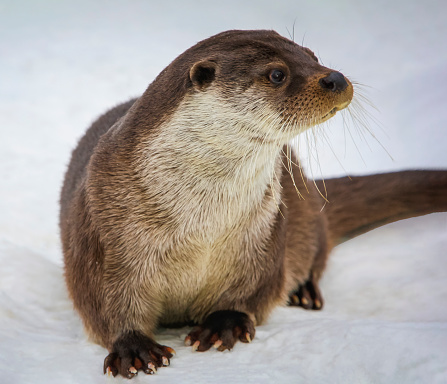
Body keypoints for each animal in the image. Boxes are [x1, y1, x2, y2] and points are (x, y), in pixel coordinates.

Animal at [59, 30, 447, 378]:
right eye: (277, 74)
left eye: (313, 56)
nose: (335, 77)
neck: (202, 225)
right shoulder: (105, 235)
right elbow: (105, 302)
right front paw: (134, 348)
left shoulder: (263, 233)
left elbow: (254, 288)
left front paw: (223, 324)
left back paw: (303, 292)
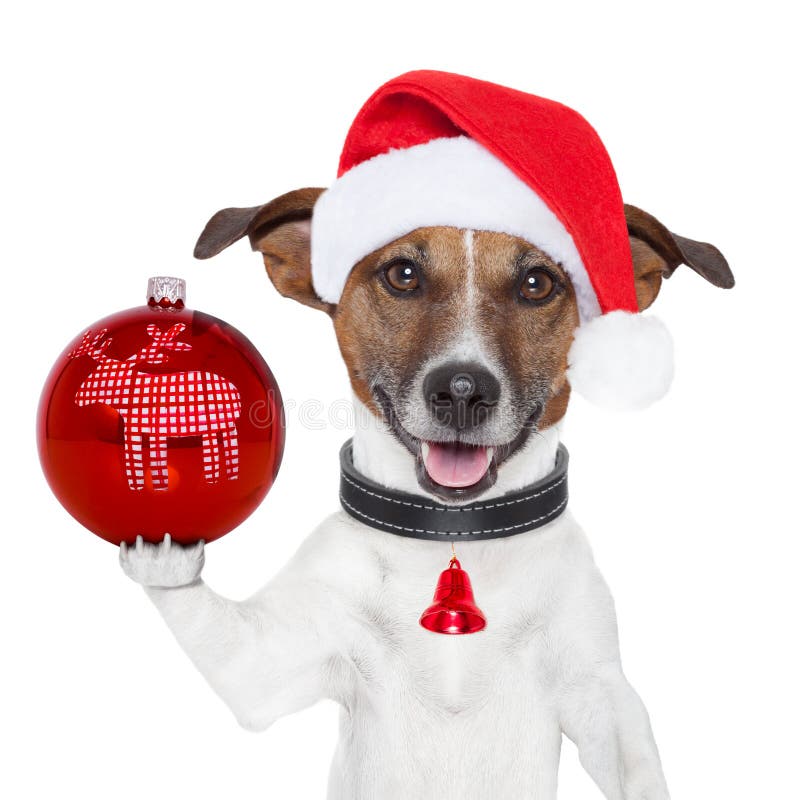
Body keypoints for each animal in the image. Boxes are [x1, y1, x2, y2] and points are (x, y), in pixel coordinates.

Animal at [117, 72, 732, 796]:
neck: (452, 537)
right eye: (402, 274)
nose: (463, 391)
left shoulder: (600, 690)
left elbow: (636, 762)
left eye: (537, 282)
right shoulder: (269, 664)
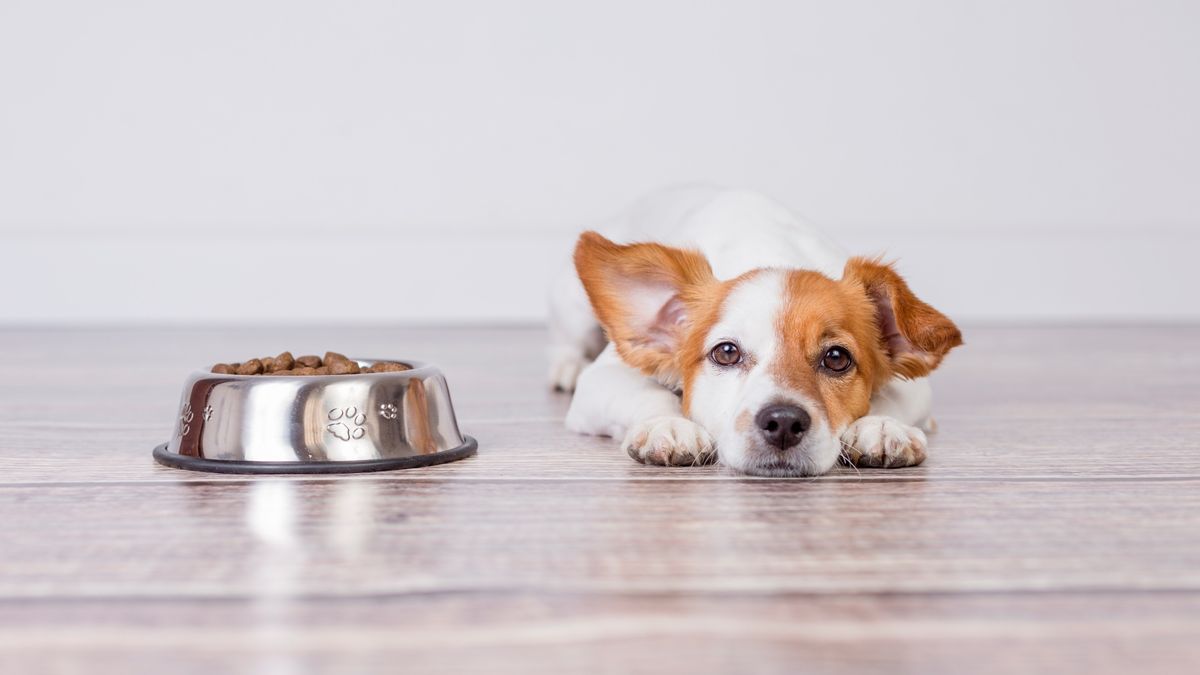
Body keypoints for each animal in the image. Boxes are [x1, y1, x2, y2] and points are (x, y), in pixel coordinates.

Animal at [549, 186, 960, 475]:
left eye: (837, 358)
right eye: (726, 352)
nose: (784, 422)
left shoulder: (916, 387)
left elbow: (890, 399)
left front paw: (881, 426)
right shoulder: (604, 378)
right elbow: (649, 394)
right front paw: (669, 424)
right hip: (573, 311)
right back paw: (565, 367)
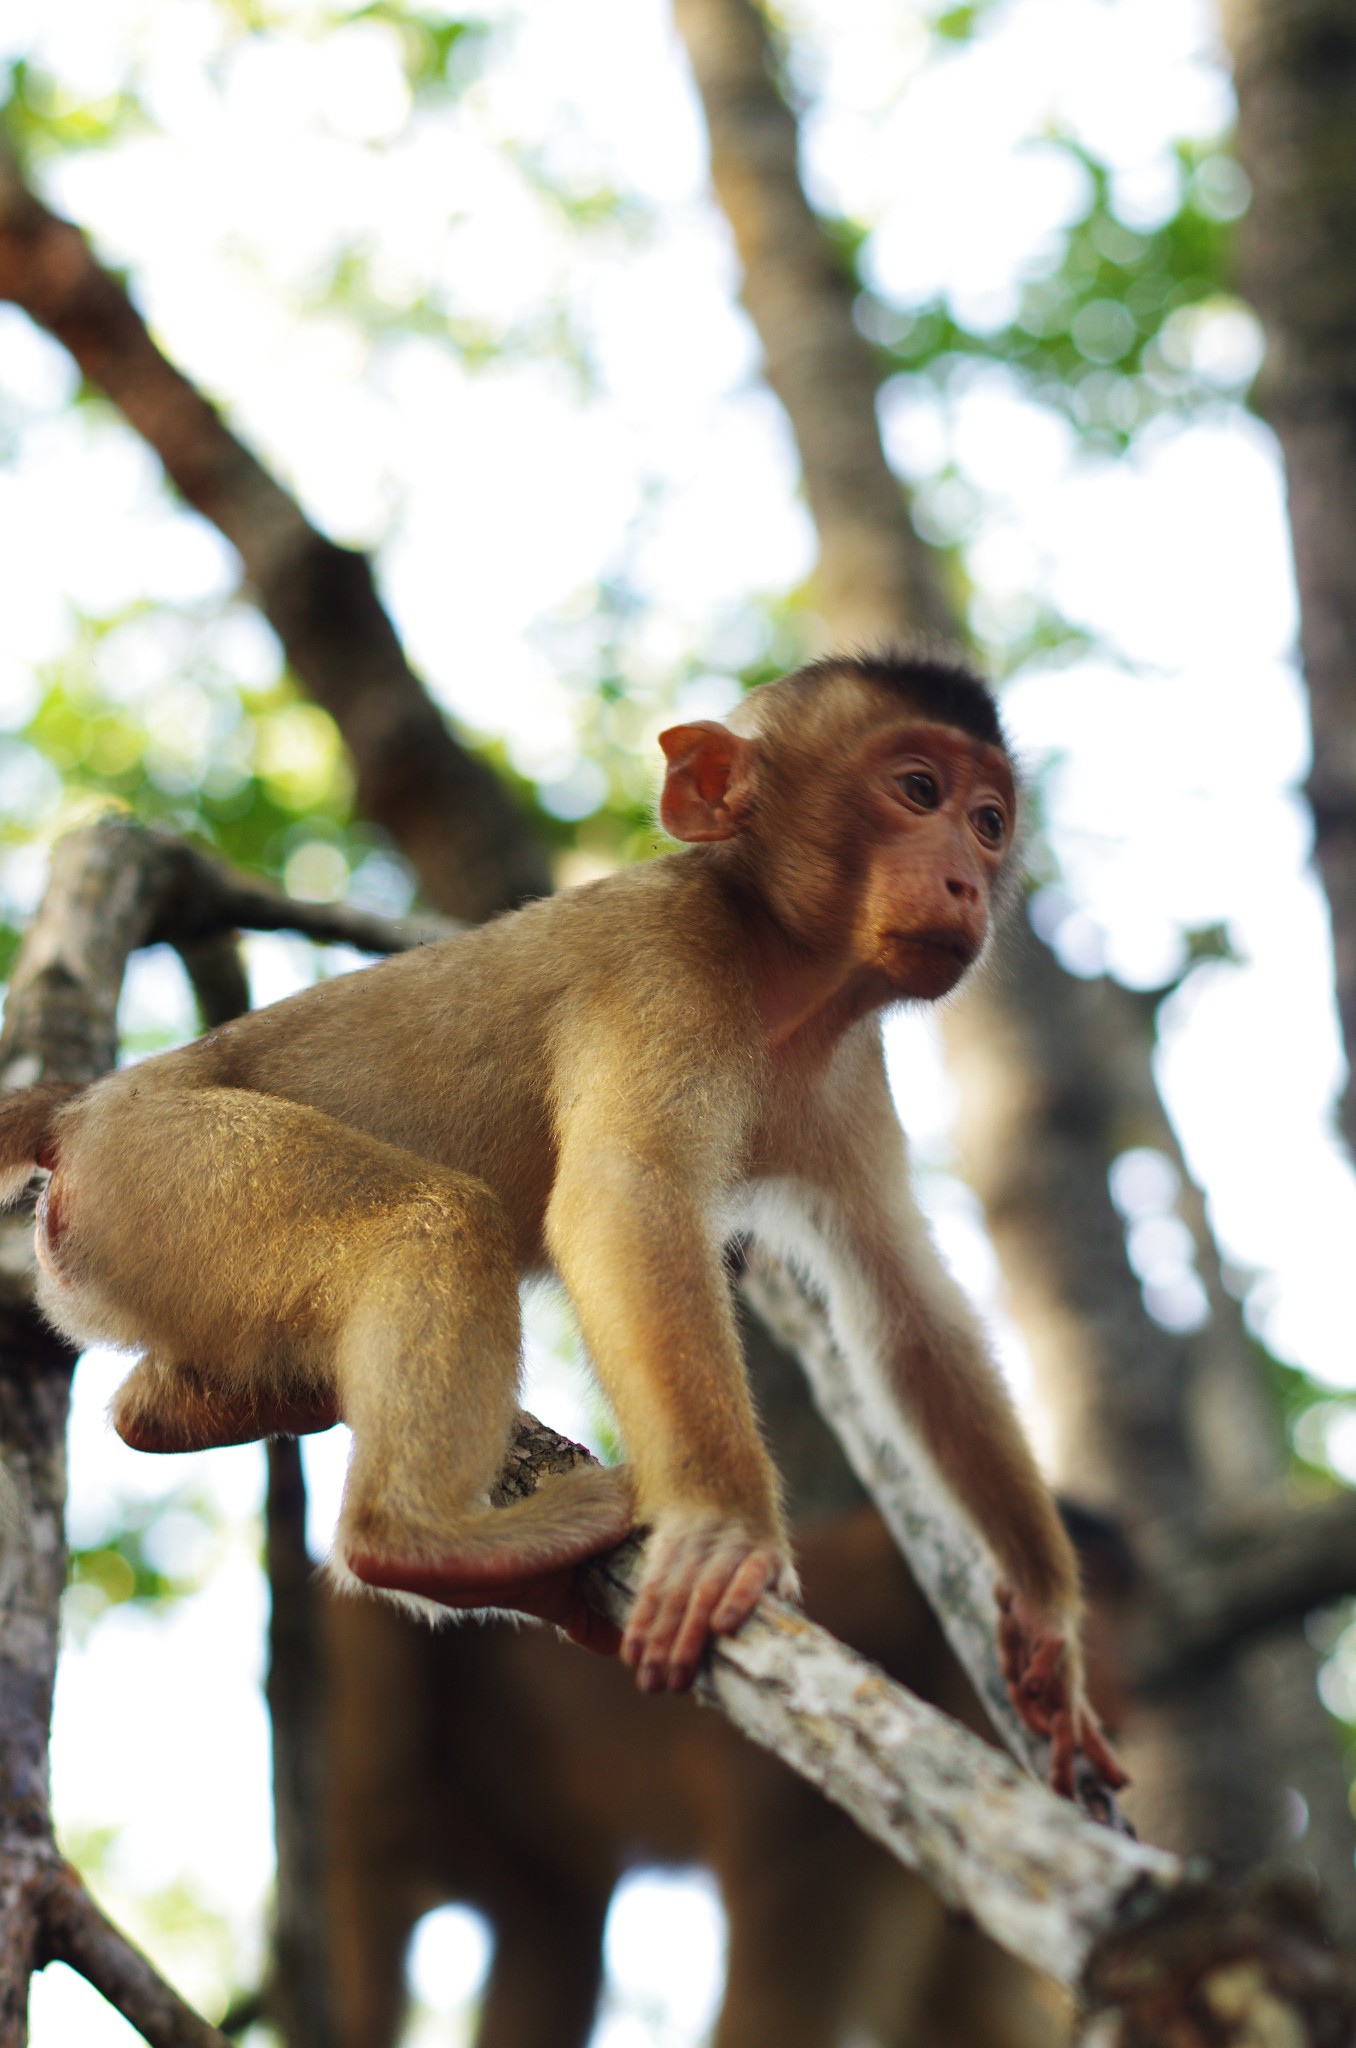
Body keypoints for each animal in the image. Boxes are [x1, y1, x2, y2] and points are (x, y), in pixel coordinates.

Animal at [0, 647, 1122, 1785]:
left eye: (989, 821)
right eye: (918, 791)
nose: (967, 878)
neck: (775, 969)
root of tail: (85, 1108)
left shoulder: (846, 1069)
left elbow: (903, 1302)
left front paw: (1047, 1632)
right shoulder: (669, 966)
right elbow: (622, 1198)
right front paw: (725, 1527)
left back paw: (183, 1409)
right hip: (165, 1161)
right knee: (436, 1217)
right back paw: (418, 1537)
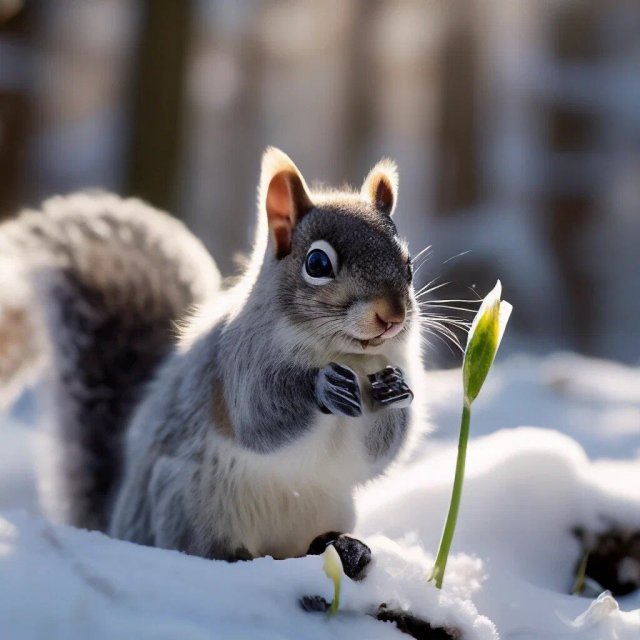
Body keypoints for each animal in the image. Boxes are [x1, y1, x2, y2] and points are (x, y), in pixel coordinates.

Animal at [0, 148, 424, 576]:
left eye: (407, 265)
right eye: (317, 264)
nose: (392, 316)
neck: (344, 354)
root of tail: (119, 526)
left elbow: (377, 453)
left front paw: (393, 392)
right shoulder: (235, 362)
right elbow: (259, 419)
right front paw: (322, 386)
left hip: (326, 506)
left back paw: (343, 546)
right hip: (187, 500)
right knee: (201, 547)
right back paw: (235, 556)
++++
**What to produce**
Set down the records precisely as they appear. Any picture stays out.

**Solution for this exercise**
Body keypoints for each animal in the image. Boxes are [x1, y1, x2, y2] and points are (x, y), in pixel coordinates.

Animal at [59, 30, 447, 378]:
right eye: (277, 74)
left eye: (313, 56)
nose: (335, 77)
neck: (202, 225)
right shoulder: (105, 235)
right elbow: (105, 302)
right front paw: (134, 348)
left shoulder: (263, 233)
left elbow: (254, 288)
left front paw: (223, 324)
left back paw: (303, 292)
Body keypoints for each animal in the image. Boxes are [x1, y1, x2, y2] and points are (x, y), in pixel coordinates.

Animal at [117, 72, 732, 796]:
neck: (452, 537)
right eye: (402, 274)
nose: (463, 391)
left shoulder: (600, 690)
left elbow: (636, 762)
left eye: (537, 282)
right shoulder: (269, 664)
Body keypoints for each animal in the image. Boxes are [x1, y1, x2, y2] and points are (x, y), in pixel coordinates.

Animal at [549, 186, 960, 475]:
left eye: (837, 358)
right eye: (726, 352)
nose: (784, 422)
left shoulder: (916, 387)
left elbow: (890, 399)
left front paw: (881, 426)
right shoulder: (604, 378)
right elbow: (649, 394)
right front paw: (669, 424)
right hip: (573, 311)
right back paw: (565, 367)
Body keypoints for each animal in the image. Boxes are [x1, y1, x2, y2] and points are (x, y), in pixel coordinates.

Animal at [0, 647, 1122, 1785]:
left eye: (989, 821)
right eye: (918, 791)
nose: (967, 878)
neck: (775, 969)
root of tail: (85, 1108)
left shoulder: (846, 1069)
left elbow: (903, 1302)
left front paw: (1047, 1632)
right shoulder: (669, 966)
right elbow: (622, 1198)
right front paw: (725, 1527)
left back paw: (183, 1409)
right hip: (165, 1161)
right knee: (436, 1217)
right back paw: (418, 1537)
Body keypoints for each animal in the image. Boxes are [x1, y1, x2, y2] and points are (x, y), in pixel coordinates.

Animal at [0, 148, 424, 576]:
left eye: (407, 265)
right eye: (317, 264)
nose: (392, 316)
neck: (344, 354)
root of tail: (119, 526)
left elbow: (377, 453)
left front paw: (393, 392)
right shoulder: (235, 362)
right elbow: (259, 419)
right front paw: (322, 386)
left hip: (326, 506)
left back paw: (343, 546)
right hip: (187, 500)
right knee: (201, 547)
right back paw: (235, 556)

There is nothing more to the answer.